### [JOB]
This exercise calls for copying every line below that holds the word "policia".

• • • • •

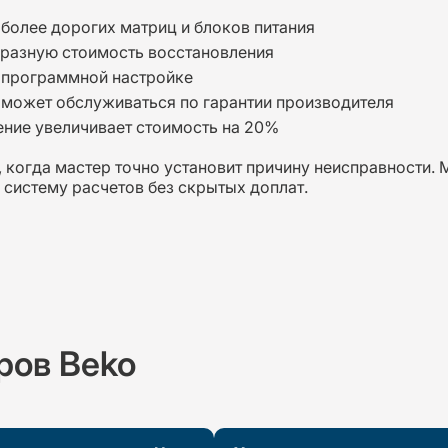
более дорогих матриц и блоков питания
разную стоимость восстановления
 программной настройке
 может обслуживаться по гарантии производителя
ние увеличивает стоимость на 20%
 когда мастер точно установит причину неисправности. 
систему расчетов без скрытых доплат.
ров Beko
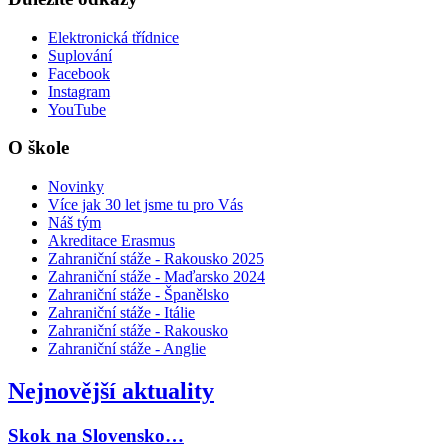
Elektronická třídnice
Suplování
Facebook
Instagram
YouTube
O škole
Novinky
Více jak 30 let jsme tu pro Vás
Náš tým
Akreditace Erasmus
Zahraniční stáže - Rakousko 2025
Zahraniční stáže - Maďarsko 2024
Zahraniční stáže - Španělsko
Zahraniční stáže - Itálie
Zahraniční stáže - Rakousko
Zahraniční stáže - Anglie
Nejnovější aktuality
Skok na Slovensko…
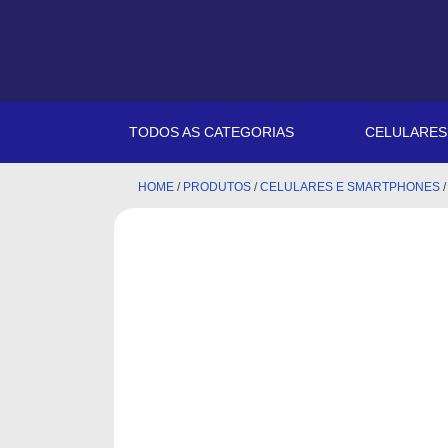
TODOS AS CATEGORIAS
CELULARE
HOME
/
PRODUTOS
/
CELULARES E SMARTPHONES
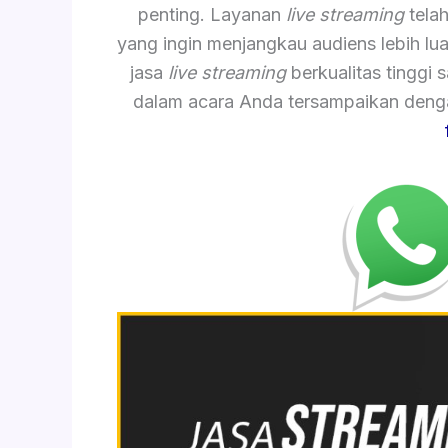
penting. Layanan
live streaming
telah
yang ingin menjangkau audiens lebih lu
jasa
live streaming
berkualitas tinggi
dalam acara Anda tersampaikan dengan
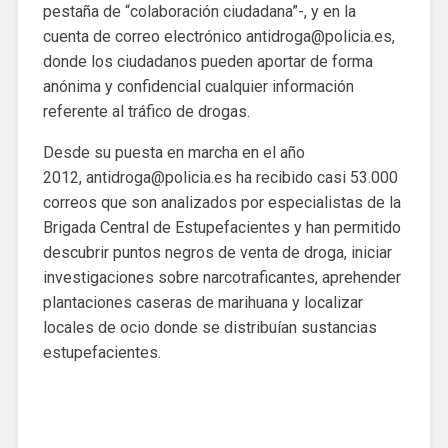
pestaña de “colaboración ciudadana”-, y en la
cuenta de correo electrónico antidroga@policia.es,
donde los ciudadanos pueden aportar de forma
anónima y confidencial cualquier información
referente al tráfico de drogas.
Desde su puesta en marcha en el año
2012, antidroga@policia.es ha recibido casi 53.000
correos que son analizados por especialistas de la
Brigada Central de Estupefacientes y han permitido
descubrir puntos negros de venta de droga, iniciar
investigaciones sobre narcotraficantes, aprehender
plantaciones caseras de marihuana y localizar
locales de ocio donde se distribuían sustancias
estupefacientes.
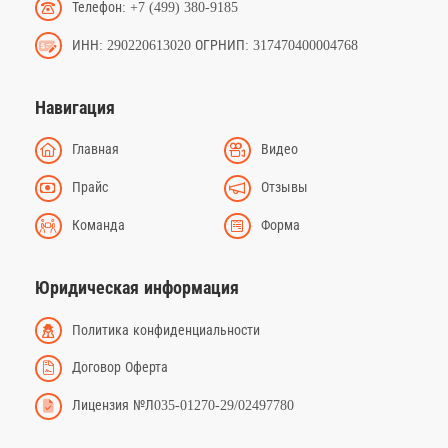
Телефон: +7 (499) 380-9185
ИНН: 290220613020 ОГРНИП: 317470400004768
Навигация
Главная
Видео
Прайс
Отзывы
Команда
Форма
Юридическая информация
Политика конфиденциальности
Договор Оферта
Лицензия №Л035-01270-29/02497780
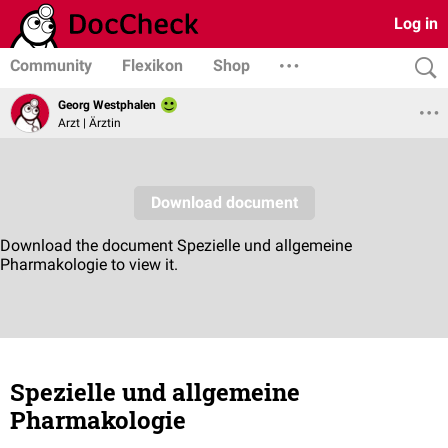
Log in
Community
Flexikon
Shop
Georg Westphalen
Arzt | Ärztin
Spezielle und allgemeine
Pharmakologie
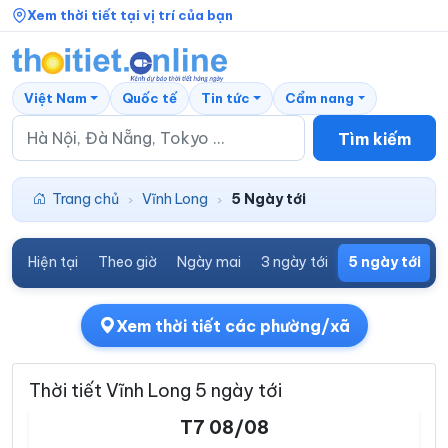
Xem thời tiết tại vị trí của bạn
Việt Nam
Quốc tế
Tin tức
Cẩm nang
Tìm kiếm
Trang chủ
Vĩnh Long
5 Ngày tới
›
›
Hiện tại
Theo giờ
Ngày mai
3 ngày tới
5 ngày tới
7
Xem thời tiết các phường/xã
Thời tiết Vĩnh Long 5 ngày tới
T7 08/08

• • • • •

### [TASK ANSWER]
cuenta de correo electrónico antidroga@policia.es,
2012, antidroga@policia.es ha recibido casi 53.000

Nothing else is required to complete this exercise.